### TASK PROMPT
Pictures are to be omitted; everything else in the data must be transcribed exactly.

-------- DATASET ENTRIES

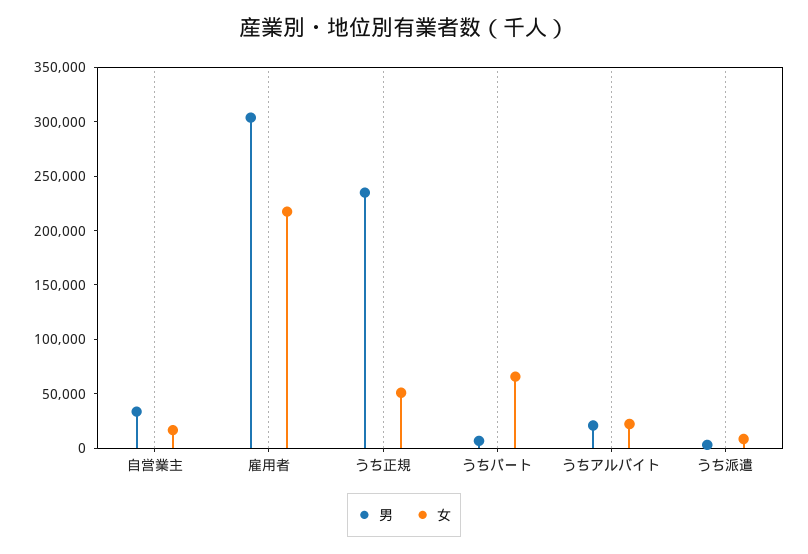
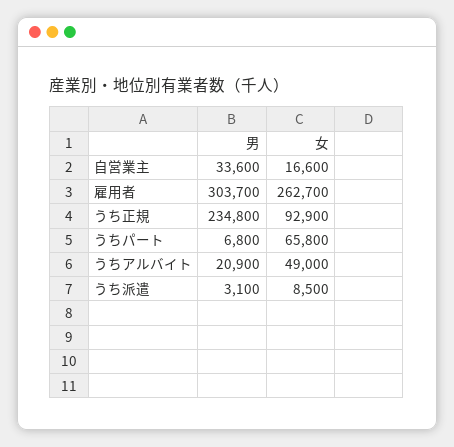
女, 雇用者: 220000 -> 262700
女, うち正規: 50000 -> 92900
女, うちアルバイト: 20000 -> 49000

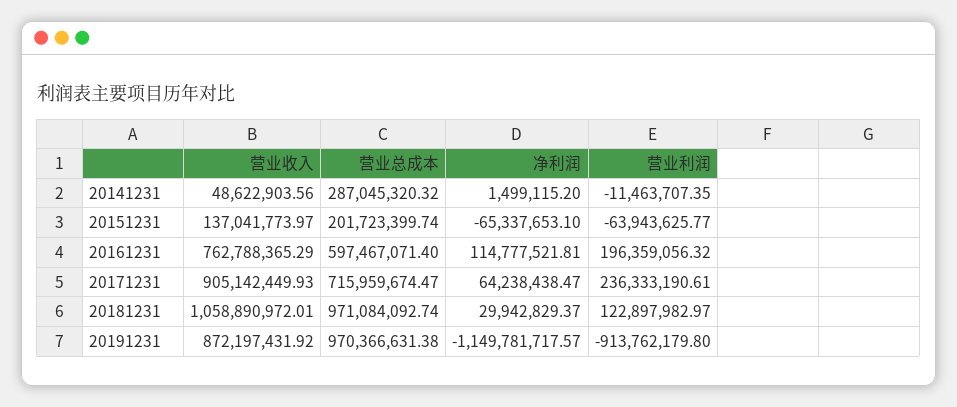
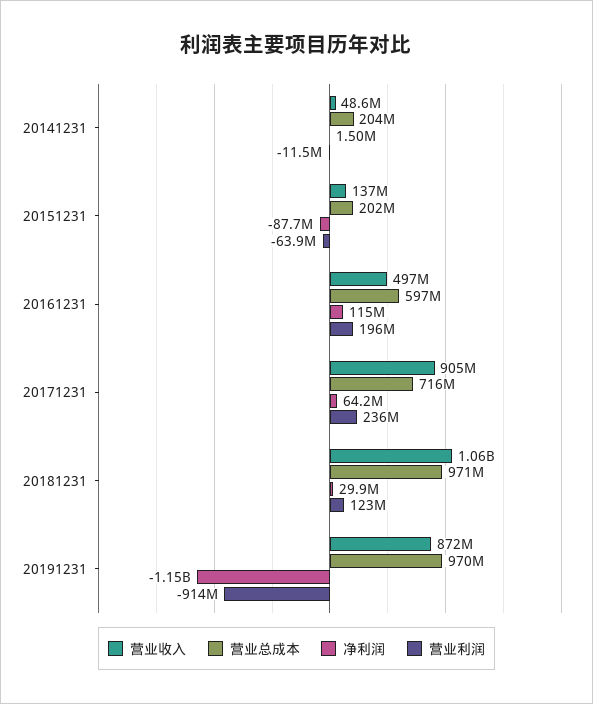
营业总成本, 20141231: 287045320.32 -> 204000000
净利润, 20151231: -65337653.1 -> -87700000
营业收入, 20161231: 762788365.29 -> 497000000

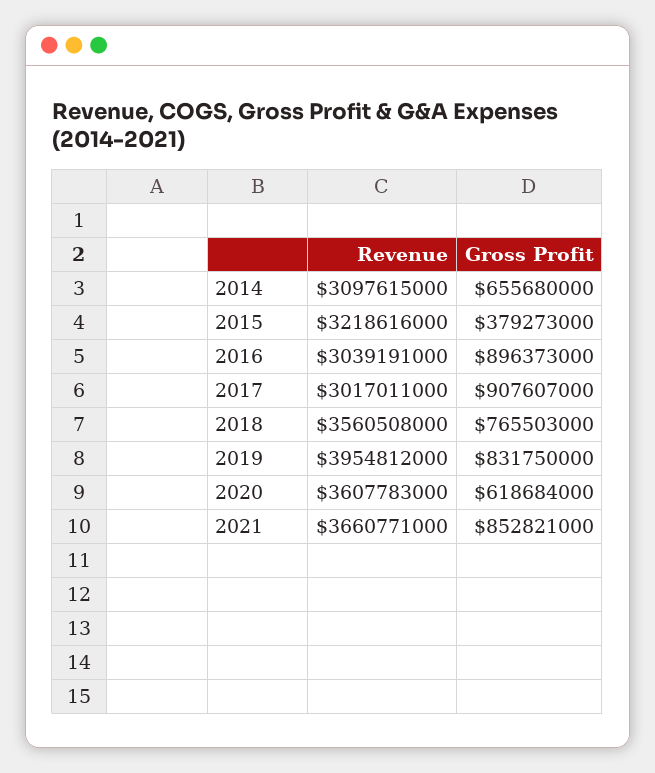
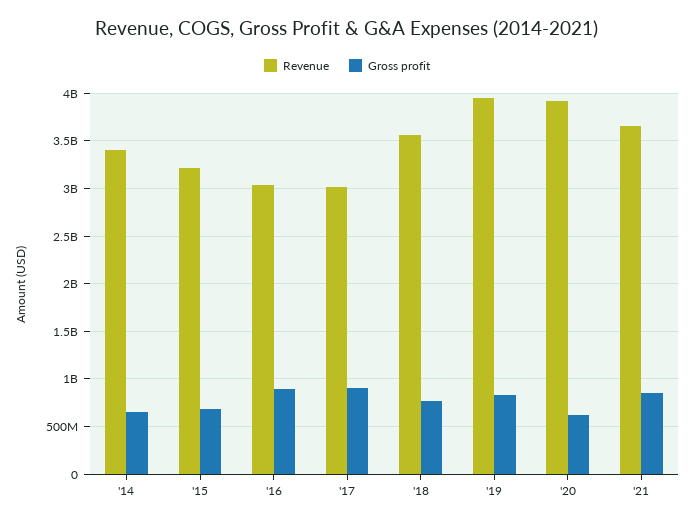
Revenue, 2014: 3097615000 -> 3400000000
Gross Profit, 2015: 379273000 -> 700000000
Revenue, 2020: 3607783000 -> 3900000000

----------------

### RESPONSE BELOW
女, 雇用者: 220000 -> 262700
女, うち正規: 50000 -> 92900
女, うちアルバイト: 20000 -> 49000

营业总成本, 20141231: 287045320.32 -> 204000000
净利润, 20151231: -65337653.1 -> -87700000
营业收入, 20161231: 762788365.29 -> 497000000

Revenue, 2014: 3097615000 -> 3400000000
Gross Profit, 2015: 379273000 -> 700000000
Revenue, 2020: 3607783000 -> 3900000000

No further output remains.